[Before and after room images]
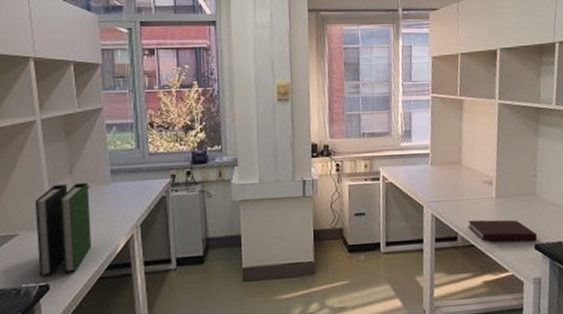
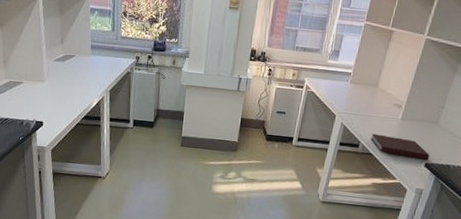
binder: present [34,182,91,277] -> none [35,50,75,117]

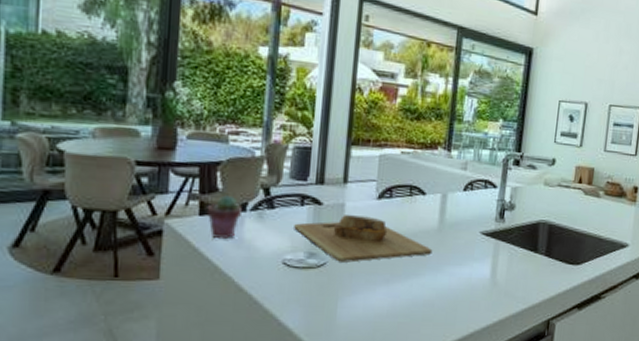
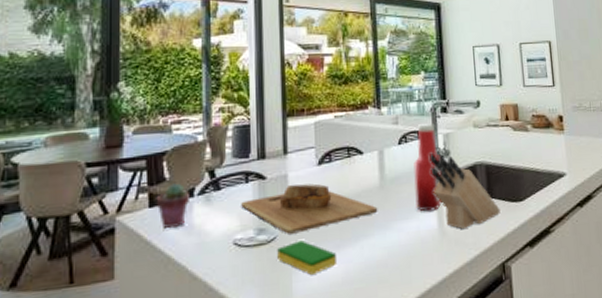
dish sponge: none [325,270,384,303] -> present [277,240,336,275]
ketchup bottle: none [471,173,504,261] -> present [413,122,442,212]
knife block: none [491,204,556,283] -> present [429,152,501,230]

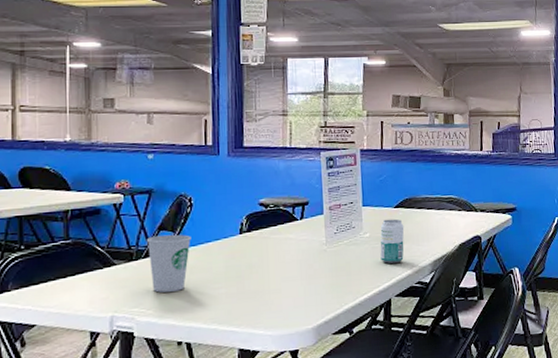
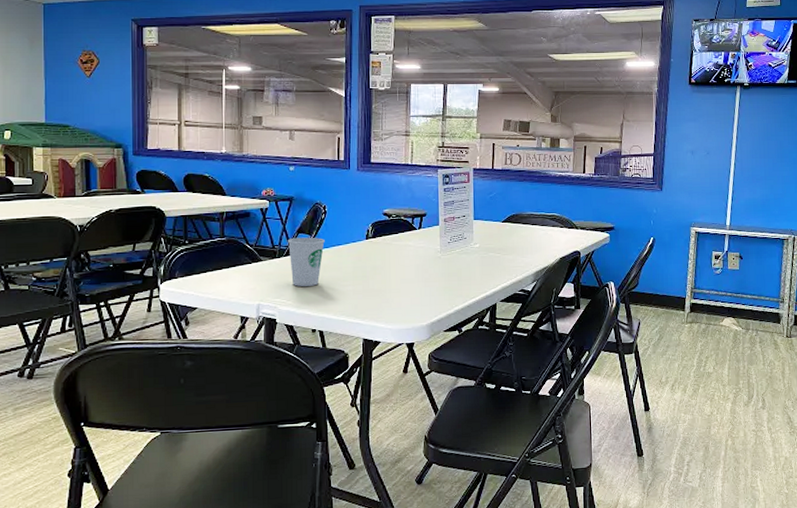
beverage can: present [380,219,405,264] -> none [488,232,511,273]

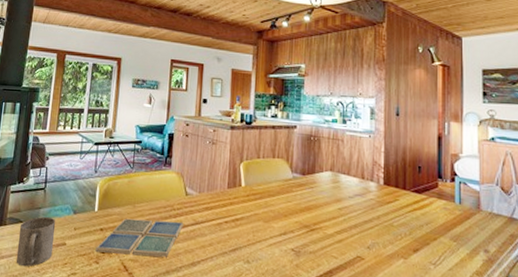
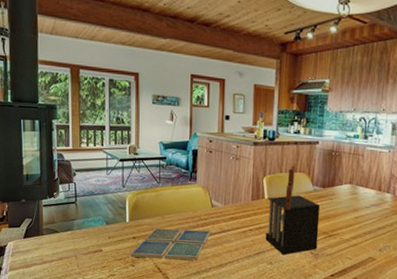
mug: present [16,217,56,267] -> none [56,227,91,270]
knife block: none [242,151,301,253] -> present [265,166,321,256]

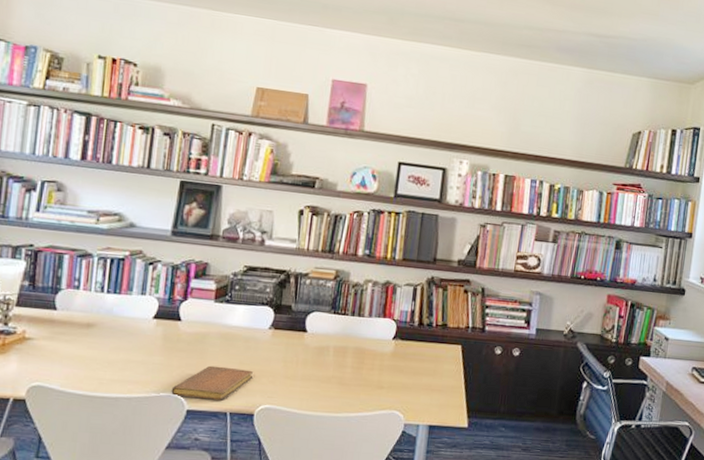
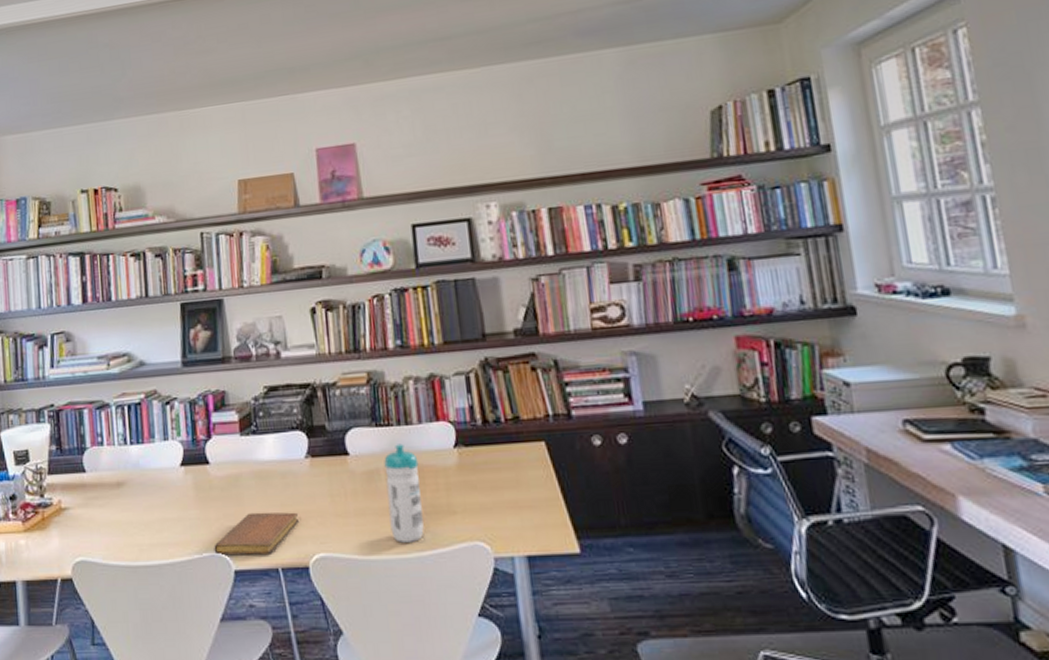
water bottle: none [328,330,363,405] -> present [384,444,424,543]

§ **JOB**: The reply must consist of the records, repeated exactly, minus any images.

§ **YOUR SOLUTION**:
binder: present [34,182,91,277] -> none [35,50,75,117]

dish sponge: none [325,270,384,303] -> present [277,240,336,275]
ketchup bottle: none [471,173,504,261] -> present [413,122,442,212]
knife block: none [491,204,556,283] -> present [429,152,501,230]

beverage can: present [380,219,405,264] -> none [488,232,511,273]

mug: present [16,217,56,267] -> none [56,227,91,270]
knife block: none [242,151,301,253] -> present [265,166,321,256]

water bottle: none [328,330,363,405] -> present [384,444,424,543]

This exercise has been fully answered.